Ezra Klein, We Have to Take the Future of A.I. Into Our Own Hands, NYTimes, May 31. 2026. Here's Claude's summary of the article:
Ezra Klein's piece argues that the public conversation about AI has been almost entirely focused on preventing harms, while largely ignoring a different question: how can AI actively benefit the public?
He acknowledges the skeptical climate — polling is poor, data centers are controversial, and Pope Leo XIV's first encyclical addressed AI's dangers — but insists that since AI is here regardless, the meaningful question is how it gets directed and for whom.

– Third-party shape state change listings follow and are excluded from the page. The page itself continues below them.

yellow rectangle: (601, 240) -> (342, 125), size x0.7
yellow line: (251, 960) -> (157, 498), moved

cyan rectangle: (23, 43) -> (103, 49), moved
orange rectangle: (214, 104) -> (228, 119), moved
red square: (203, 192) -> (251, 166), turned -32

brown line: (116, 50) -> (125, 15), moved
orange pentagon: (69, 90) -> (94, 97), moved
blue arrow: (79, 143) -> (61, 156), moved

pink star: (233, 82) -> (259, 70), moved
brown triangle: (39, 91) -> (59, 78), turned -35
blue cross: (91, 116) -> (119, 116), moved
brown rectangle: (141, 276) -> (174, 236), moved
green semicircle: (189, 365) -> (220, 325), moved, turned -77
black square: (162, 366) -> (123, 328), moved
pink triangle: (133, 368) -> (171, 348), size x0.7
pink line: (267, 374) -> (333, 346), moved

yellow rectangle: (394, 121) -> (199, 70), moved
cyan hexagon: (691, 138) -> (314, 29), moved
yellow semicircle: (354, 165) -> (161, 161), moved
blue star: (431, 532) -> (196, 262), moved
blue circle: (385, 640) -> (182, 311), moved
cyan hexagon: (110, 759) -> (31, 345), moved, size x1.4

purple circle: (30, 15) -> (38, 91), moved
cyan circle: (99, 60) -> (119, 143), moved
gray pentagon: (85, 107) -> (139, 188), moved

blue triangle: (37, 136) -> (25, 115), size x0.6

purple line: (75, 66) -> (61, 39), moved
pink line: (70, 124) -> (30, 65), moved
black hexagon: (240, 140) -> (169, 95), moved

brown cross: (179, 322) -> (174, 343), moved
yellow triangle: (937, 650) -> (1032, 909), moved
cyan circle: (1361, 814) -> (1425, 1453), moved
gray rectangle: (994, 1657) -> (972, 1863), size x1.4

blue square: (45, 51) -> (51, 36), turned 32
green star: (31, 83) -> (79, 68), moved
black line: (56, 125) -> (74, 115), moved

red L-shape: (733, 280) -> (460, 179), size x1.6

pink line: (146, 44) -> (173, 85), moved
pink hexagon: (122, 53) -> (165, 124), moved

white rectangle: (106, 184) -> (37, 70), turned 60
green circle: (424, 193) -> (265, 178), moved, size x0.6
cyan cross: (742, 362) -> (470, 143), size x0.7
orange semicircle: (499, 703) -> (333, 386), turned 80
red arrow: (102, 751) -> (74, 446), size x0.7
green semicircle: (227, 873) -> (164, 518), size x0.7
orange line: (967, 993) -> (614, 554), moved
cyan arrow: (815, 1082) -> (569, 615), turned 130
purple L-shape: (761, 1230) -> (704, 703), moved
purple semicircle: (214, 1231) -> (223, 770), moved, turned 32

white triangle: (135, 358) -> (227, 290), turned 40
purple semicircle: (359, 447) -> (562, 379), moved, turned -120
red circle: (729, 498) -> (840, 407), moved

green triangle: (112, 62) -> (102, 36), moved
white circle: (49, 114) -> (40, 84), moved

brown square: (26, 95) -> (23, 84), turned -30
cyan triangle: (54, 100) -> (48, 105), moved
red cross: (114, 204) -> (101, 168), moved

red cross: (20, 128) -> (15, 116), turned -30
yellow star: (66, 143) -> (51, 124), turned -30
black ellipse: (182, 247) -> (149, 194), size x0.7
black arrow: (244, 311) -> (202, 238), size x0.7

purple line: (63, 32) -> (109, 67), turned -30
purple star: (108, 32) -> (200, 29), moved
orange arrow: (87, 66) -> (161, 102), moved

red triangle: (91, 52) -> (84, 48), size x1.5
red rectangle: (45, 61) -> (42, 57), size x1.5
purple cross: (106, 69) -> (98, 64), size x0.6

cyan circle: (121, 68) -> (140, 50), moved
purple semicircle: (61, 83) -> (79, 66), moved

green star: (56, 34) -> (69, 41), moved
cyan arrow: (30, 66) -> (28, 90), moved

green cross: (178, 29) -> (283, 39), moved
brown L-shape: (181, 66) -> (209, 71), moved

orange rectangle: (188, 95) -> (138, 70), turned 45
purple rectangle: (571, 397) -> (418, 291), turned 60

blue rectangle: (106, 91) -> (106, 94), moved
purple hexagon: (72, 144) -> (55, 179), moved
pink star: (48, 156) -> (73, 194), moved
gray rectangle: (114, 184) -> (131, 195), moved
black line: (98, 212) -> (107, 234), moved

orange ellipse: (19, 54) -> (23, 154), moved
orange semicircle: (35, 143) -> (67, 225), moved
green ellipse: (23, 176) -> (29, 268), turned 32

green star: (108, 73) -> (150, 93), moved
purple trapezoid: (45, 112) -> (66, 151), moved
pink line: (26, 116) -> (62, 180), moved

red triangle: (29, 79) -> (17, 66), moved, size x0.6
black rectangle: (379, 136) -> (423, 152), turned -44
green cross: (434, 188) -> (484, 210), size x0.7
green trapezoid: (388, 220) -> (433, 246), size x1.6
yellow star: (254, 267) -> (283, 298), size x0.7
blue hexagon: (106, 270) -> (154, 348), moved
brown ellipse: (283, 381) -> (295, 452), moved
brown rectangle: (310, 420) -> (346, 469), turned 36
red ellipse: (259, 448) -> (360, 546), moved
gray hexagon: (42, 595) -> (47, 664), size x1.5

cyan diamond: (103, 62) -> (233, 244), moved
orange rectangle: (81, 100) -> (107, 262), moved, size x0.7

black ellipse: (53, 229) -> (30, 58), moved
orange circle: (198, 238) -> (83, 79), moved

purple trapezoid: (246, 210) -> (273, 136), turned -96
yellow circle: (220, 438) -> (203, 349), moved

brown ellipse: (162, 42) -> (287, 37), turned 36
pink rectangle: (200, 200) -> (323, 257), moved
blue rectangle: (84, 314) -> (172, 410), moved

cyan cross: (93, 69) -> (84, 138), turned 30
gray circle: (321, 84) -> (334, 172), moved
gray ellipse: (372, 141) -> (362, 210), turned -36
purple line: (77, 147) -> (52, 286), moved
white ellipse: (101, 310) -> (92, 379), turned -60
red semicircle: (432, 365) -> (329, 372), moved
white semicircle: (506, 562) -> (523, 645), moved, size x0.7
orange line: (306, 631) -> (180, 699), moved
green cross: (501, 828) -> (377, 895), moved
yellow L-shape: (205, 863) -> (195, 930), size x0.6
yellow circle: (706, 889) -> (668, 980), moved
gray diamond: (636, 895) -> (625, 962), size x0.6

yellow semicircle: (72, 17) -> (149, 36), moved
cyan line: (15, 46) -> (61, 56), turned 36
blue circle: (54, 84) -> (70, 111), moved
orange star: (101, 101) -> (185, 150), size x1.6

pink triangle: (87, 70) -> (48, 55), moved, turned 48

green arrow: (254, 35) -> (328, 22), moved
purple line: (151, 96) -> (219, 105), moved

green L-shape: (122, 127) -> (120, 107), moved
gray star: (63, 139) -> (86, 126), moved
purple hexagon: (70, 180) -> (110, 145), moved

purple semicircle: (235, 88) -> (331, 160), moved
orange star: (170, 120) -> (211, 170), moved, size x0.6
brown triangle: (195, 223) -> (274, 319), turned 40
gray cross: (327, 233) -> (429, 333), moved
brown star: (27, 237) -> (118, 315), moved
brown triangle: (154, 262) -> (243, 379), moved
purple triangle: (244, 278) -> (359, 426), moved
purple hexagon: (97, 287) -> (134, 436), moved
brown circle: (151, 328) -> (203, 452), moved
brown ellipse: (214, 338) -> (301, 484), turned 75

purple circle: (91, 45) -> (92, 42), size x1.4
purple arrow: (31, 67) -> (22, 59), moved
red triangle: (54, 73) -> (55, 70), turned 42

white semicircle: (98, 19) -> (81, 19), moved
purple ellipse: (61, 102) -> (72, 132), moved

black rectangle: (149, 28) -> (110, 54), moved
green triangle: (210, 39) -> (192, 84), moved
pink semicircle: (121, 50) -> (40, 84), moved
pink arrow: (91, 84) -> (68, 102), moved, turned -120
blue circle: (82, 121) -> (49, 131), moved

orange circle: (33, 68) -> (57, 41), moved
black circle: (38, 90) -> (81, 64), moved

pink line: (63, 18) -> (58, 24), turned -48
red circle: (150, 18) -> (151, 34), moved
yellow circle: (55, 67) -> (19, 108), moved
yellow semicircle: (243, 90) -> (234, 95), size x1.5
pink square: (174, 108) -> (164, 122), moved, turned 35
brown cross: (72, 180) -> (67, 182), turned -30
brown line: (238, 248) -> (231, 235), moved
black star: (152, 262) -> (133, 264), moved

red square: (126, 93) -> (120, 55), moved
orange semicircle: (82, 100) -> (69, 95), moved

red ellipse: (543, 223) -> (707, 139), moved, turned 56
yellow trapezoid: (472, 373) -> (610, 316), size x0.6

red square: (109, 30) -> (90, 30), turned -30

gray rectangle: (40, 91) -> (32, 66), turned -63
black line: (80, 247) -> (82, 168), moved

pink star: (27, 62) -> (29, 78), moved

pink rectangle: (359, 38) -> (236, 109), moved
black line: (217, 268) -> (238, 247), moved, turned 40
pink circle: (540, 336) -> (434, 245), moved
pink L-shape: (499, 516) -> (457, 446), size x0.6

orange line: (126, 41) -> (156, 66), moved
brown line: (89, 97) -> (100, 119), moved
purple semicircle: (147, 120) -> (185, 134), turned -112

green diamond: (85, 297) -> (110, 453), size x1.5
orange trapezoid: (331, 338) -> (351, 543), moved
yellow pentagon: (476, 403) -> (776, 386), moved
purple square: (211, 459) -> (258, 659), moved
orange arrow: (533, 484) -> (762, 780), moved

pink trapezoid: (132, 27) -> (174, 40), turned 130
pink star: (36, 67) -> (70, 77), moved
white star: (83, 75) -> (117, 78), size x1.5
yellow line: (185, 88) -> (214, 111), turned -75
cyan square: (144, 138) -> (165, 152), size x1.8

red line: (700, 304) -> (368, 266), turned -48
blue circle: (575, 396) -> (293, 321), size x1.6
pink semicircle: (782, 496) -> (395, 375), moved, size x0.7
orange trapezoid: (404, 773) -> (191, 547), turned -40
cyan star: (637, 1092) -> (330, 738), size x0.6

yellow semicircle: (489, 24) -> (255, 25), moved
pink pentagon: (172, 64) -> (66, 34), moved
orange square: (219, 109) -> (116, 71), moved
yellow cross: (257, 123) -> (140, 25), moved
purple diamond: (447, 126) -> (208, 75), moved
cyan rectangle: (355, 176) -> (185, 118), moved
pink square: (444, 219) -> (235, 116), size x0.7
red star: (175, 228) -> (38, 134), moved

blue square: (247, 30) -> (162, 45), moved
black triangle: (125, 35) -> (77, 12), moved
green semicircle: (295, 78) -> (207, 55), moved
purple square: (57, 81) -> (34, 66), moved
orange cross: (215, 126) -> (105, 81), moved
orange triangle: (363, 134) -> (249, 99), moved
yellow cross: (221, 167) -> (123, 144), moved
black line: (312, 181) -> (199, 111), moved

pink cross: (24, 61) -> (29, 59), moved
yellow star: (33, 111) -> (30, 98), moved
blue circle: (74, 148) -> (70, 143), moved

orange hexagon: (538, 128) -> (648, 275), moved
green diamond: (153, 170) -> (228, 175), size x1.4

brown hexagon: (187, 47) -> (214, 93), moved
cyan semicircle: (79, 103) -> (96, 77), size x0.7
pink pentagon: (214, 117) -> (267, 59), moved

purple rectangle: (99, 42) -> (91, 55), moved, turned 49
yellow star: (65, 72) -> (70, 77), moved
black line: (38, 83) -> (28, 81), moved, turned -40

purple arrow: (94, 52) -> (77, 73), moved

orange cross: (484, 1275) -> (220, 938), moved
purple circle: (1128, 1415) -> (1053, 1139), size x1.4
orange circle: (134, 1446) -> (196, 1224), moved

His core argument is that AI's public benefits won't happen automatically. They require deliberate investment in data, financing, and compute. He points to impressive examples of AI solving hard scientific problems (protein folding, pancreatic cancer detection, a new pulmonary fibrosis drug, weather prediction) to show what's possible when it's properly deployed — but notes these successes depended on pre-existing public infrastructure like the Protein Data Bank, itself publicly funded since the 1970s.
His proposed agenda includes: a publicly controlled frontier-level AI model; subsidized compute access for universities and public agencies (to close the widening gap between institutions like Goldman Sachs and public institutions); government-guaranteed markets for AI-driven solutions to public problems (analogous to Operation Warp Speed); using AI to help citizens navigate government services; and funding the creation of clean, novel public datasets.
He closes by noting that we've been consumed by what we fear AI will do to us, at the expense of asking what we hope it will do for us.